Ghosting: the practice of ending a personal relationship with someone by withdrawing from all communication suddenly and without explanation.
I’m not going to lie and pretend like I’ve never ghosted or been ghosted; I definitely have. I’m also not going to pretend like I don’t understand the reasoning behind those who ghost; that would be a lie, too. But, through all that, I see hardship in this culture of unexplained withdrawal. Instead of just seeing it as a means of protection, I can also see it as a means of perpetuating millennial stereotypes and feeding into fear.
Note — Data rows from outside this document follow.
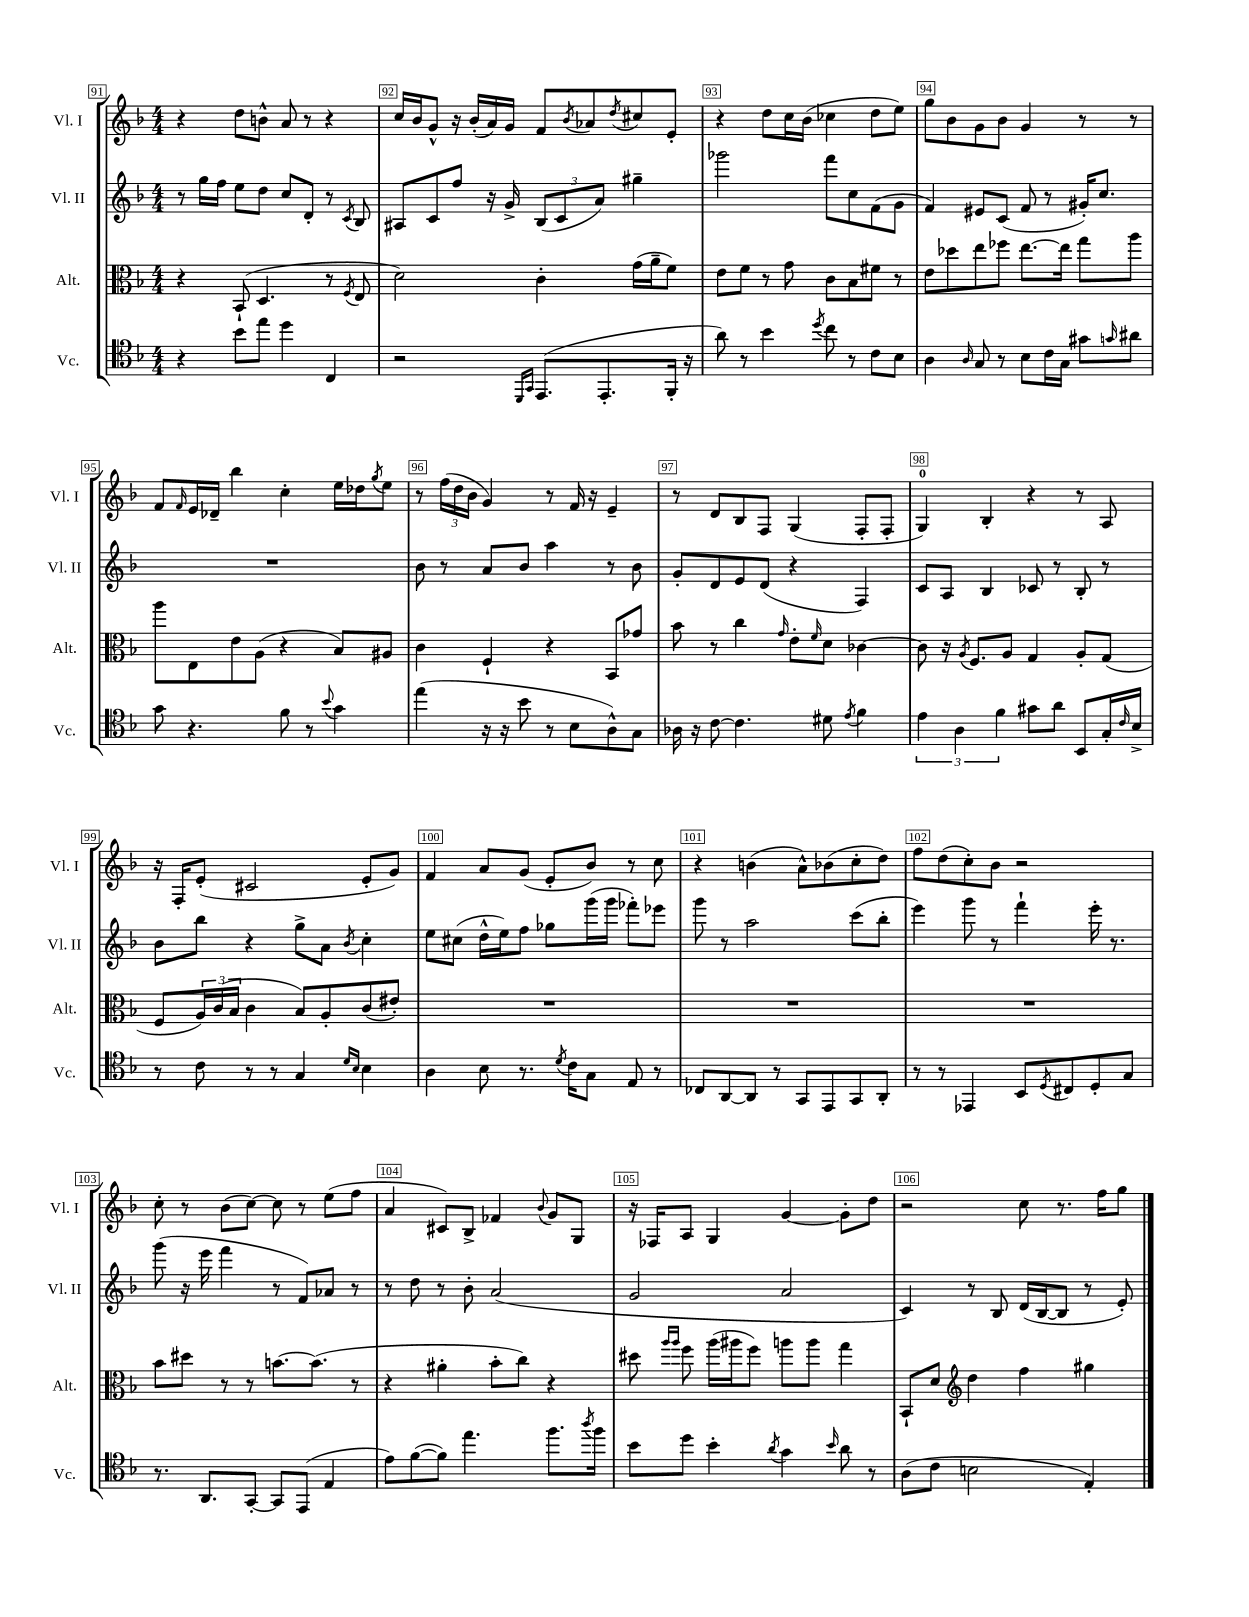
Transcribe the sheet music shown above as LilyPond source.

<<
\new StaffGroup <<
\new Staff = "s0" \with { instrumentName = "Vl. I" shortInstrumentName = "Vl. I" } {
    \clef treble \key f \major \numericTimeSignature \time 4/4
    r4 d''8 b'8-^ a'8 r8 r4 |
    c''16 bes'16 g'8-^ r16 bes'16-.( a'16) g'16 f'8 \acciaccatura { bes'8 } aes'8 \acciaccatura { d''8 } cis''8 e'8-. |
    r4 d''8 c''16 bes'16( ces''4 d''8 e''8) |
    g''8 bes'8 g'8 bes'8 g'4 r8 r8 |
    f'8 \grace { f'16 } e'16 des'16-- bes''4 c''4-. e''16 des''16 \acciaccatura { g''8 } e''8 |
    r8 \tuplet 3/2 { f''16( d''16 bes'16 } g'4) r8 f'16 r16 e'4-- |
    r8 d'8 bes8 f8 g4( f8-. f8-. |
    g4-0) bes4-. r4 r8 a8 |
    r16 f16-. e'8-.( cis'2 e'8-. g'8) |
    f'4 a'8 g'8( e'8-. bes'8) r8 c''8 |
    r4 b'4( a'8-^) bes'8( c''8-. d''8) |
    f''8 d''8( c''8-.) bes'8 r2 |
    c''8-. r8 bes'8( c''8~) c''8 r8 e''8( f''8 |
    a'4 cis'8) bes8-> fes'4 \appoggiatura { bes'8 } g'8 g8 |
    r16 fes16 a8 g4 g'4~ g'8-. d''8 |
    r2 c''8 r8. f''16 g''8 \bar "|." |
}
\new Staff = "s1" \with { instrumentName = "Vl. II" shortInstrumentName = "Vl. II" } {
    \clef treble \key f \major \numericTimeSignature \time 4/4
    r8 g''16 f''16 e''8 d''8 c''8 d'8-. r8 \acciaccatura { c'8 } bes8 |
    ais8 c'8 f''8 r16 g'16-> \tuplet 3/2 { bes8( c'8 a'8) } gis''4-- |
    ges'''2 f'''8 c''8 f'8( g'8 |
    f'4) eis'8 c'8( f'8 r8 gis'16-.) c''8. |
    R1 |
    bes'8 r8 a'8 bes'8 a''4 r8 bes'8 |
    g'8-. d'8 e'8 d'8( r4 f4) |
    c'8 a8 bes4 ces'8 r8 bes8-. r8 |
    bes'8 bes''8 r4 g''8-> a'8 \acciaccatura { bes'8 } c''4-. |
    e''8 cis''8( d''16-^ e''16) f''8 ges''8 g'''16( g'''16 fes'''8-.) ees'''8 |
    g'''8 r8 a''2 c'''8( bes''8-. |
    e'''4) g'''8 r8 f'''4-! e'''16-. r8. |
    g'''8( r16 e'''16 f'''4 r8 f'8) aes'8 r8 |
    r8 d''8 r8 bes'8-. a'2( |
    g'2 a'2 |
    c'4) r8 bes8 d'16( bes16~ bes8 r8 e'8-.) \bar "|." |
}
\new Staff = "s2" \with { instrumentName = "Alt." shortInstrumentName = "Alt." } {
    \clef alto \key f \major \numericTimeSignature \time 4/4
    r4 bes,8-!( d4. r8 \acciaccatura { f8 } e8 |
    d'2) c'4-. g'16( a'16-- f'8) |
    e'8 f'8 r8 g'8 c'8 bes8 fis'8 r8 |
    e'8 des''8 e''8 fes''8 e''8.~ e''16 g''8 a''8 |
    a''8 e8 e'8 a8( r4 bes8) ais8 |
    c'4 f4-! r4 bes,8 ges'8 |
    bes'8 r8 c''4 \grace { g'16 } e'8-. \grace { f'16 } d'8 ces'4~ |
    ces'8 r16 \acciaccatura { a8 } f8. a8 g4 a8-. g8( |
    f8 \tuplet 3/2 { a16) c'16( bes16 } c'4 bes8) a8-. c'8( eis'8-.) |
    R1 |
    R1 |
    R1 |
    bes'8 dis''8 r8 r8 b'8.~ b'8.( r8 |
    r4 ais'4-. bes'8-. c''8) r4 |
    dis''8 \grace { a''16 a''16 } f''8 a''16( ais''16 f''8) a''8 a''8 g''4 |
    bes,8-! d'8 \clef treble d''4 f''4 gis''4 \bar "|." |
}
\new Staff = "s3" \with { instrumentName = "Vc." shortInstrumentName = "Vc." } {
    \clef tenor \key f \major \numericTimeSignature \time 4/4
    r4 bes'8 e''8 d''4 c4 |
    r2 \grace { d,16 g,16 } e,8.( e,8.-. f,16-. r16 |
    a'8) r8 bes'4 \acciaccatura { d''8 } c''8 r8 c'8 bes8 |
    a4 \grace { a16 } g8 r8 bes8 c'16 g16 gis'8 \grace { g'16 } ais'8 |
    g'8 r4. f'8 r8 \appoggiatura { bes'8 } g'4 |
    e''4( r16 r16 bes'8 r8 bes8 a8-^) g8 |
    aes16 r16 c'8~ c'4. dis'8 \acciaccatura { e'8 } f'4 |
    \tuplet 3/2 { e'4 a4 f'4 } gis'8 a'8 bes,8 g16-. \grace { c'16 } bes16-> |
    r8 c'8 r8 r8 g4 \grace { d'16 bes16 } bes4 |
    a4 bes8 r8. \acciaccatura { d'8 } c'16 g8 e8 r8 |
    ces8 a,8~ a,8 r8 g,8 e,8 g,8 a,8-. |
    r8 r8 ees,4 bes,8 \acciaccatura { d8 } cis8 d8-. g8 |
    r8. a,8. g,8~-. g,8 e,8( e4 |
    e'8) f'8~( f'8) e''4. f''8. \acciaccatura { a''8 } f''16 |
    bes'8 d''8 bes'4-. \acciaccatura { a'8 } g'4 \grace { bes'16 } a'8 r8 |
    a8( c'8 b2 e4-.) \bar "|." |
}
>>
>>
\layout { \context { \Score currentBarNumber = #91 \override BarNumber.break-visibility = ##(#f #t #t) barNumberVisibility = #all-bar-numbers-visible \override BarNumber.stencil = #(make-stencil-boxer 0.1 0.3 ly:text-interface::print) } }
The biggest problem with ghosting is not that it hurts the other person, nor is it the fact that it connects us too much to our phones. Instead, the biggest problem is that it feeds far too heavily into commitment issues, which are far more common than we would like to admit. Ghosting gives us an out; it allows us to back out at any time, no matter what the circumstance. Instead of telling the other person what they did wrong, or that you aren’t interested, you can simply stop talking to them and block them out of your life, never having to deal with situation. We have developed a fear of confrontation, which has caused us to find any way possible to get out of an uncomfortable position without having to talk to your partner about it.
That being said, there are certain circumstances in which ghosting is acceptable. Harassment, stalking, or inappropriate advances are just a few situations in which ghosting may be the best way to get out. Given this, if the reason you are cutting off communication is because you are simply not interested, or you are bored, you are not doing yourself any favors.
I have thought a lot lately about why this trend has come about in our society. What I have found, though, is that ghosting is far more complicated than just a fear of commitment, especially in females. Instead, ghosting is much more a result of men’s reaction to rejection. Tinder, Bumble, and other dating sites have shown horrible reactions to women turning down men’s advances. These reactions have risen fear in women, which make it so much easier to ghost a person than tell them to stop.
Like I said, I’m not going to pretend like I don’t understand why people ghost, but the end-all-be-all of this debate is communication. If our goal is to further our personal growth and create people skills that can help you later in life, ghosting is not benefitting you more than a little productive confrontation would, even if it is uncomfortable. We should be striving for clear lines of communication, especially in relationships, rather than closing ourselves off to the possibility of working our problems out. Life is a balance; find yours.